**Brief**
Repeat the lines of the records below, starting at the line that contains "On the thermometer" and stopping after the line that contains "Reading: °C 26". Leave the pictures out of your answer.

**Data records**

BEGIN

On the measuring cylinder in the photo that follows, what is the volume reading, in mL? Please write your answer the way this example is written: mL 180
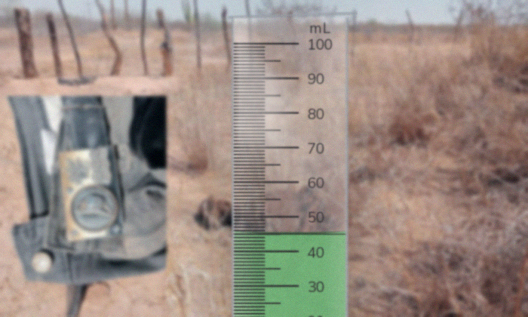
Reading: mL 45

END
BEGIN

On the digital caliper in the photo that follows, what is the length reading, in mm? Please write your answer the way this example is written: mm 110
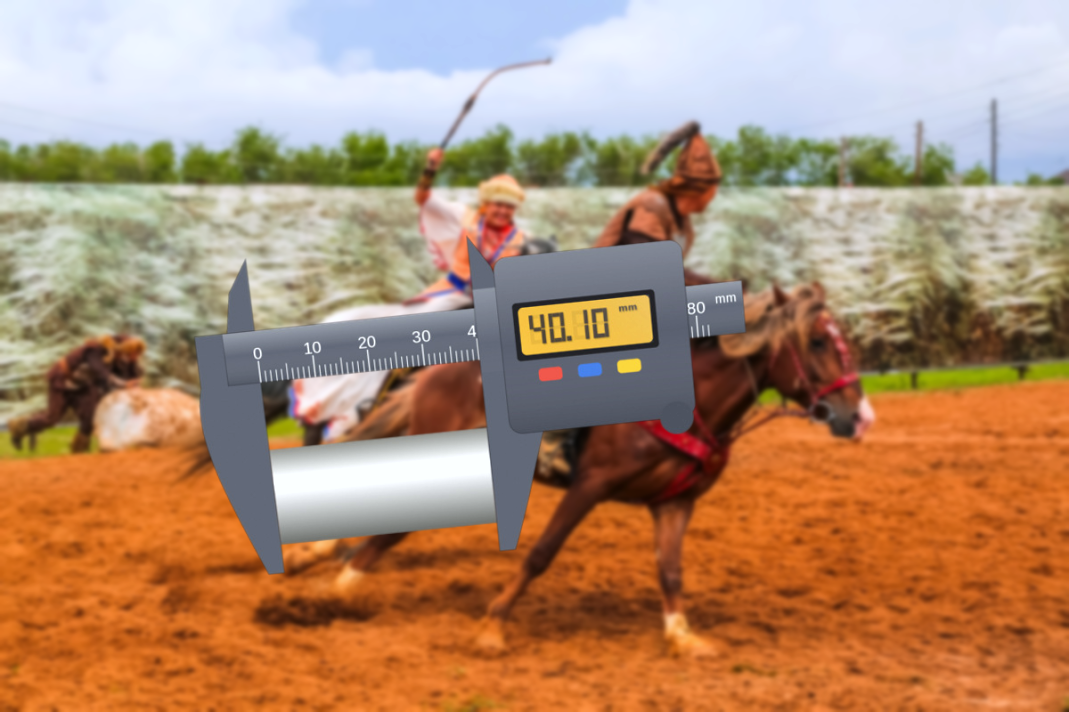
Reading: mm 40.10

END
BEGIN

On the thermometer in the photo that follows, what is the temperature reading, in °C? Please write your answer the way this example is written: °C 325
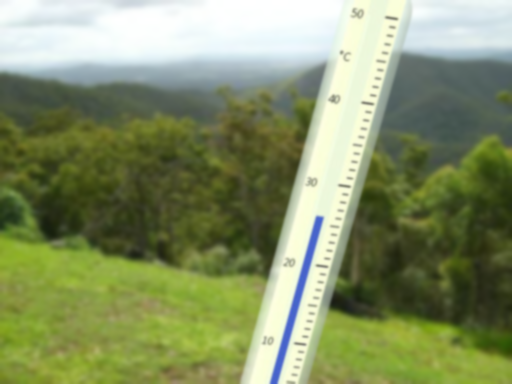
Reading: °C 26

END

**Reply to the task**
On the thermometer in the photo that follows, what is the temperature reading, in °C? Please write your answer the way this example is written: °C 325
Reading: °C 26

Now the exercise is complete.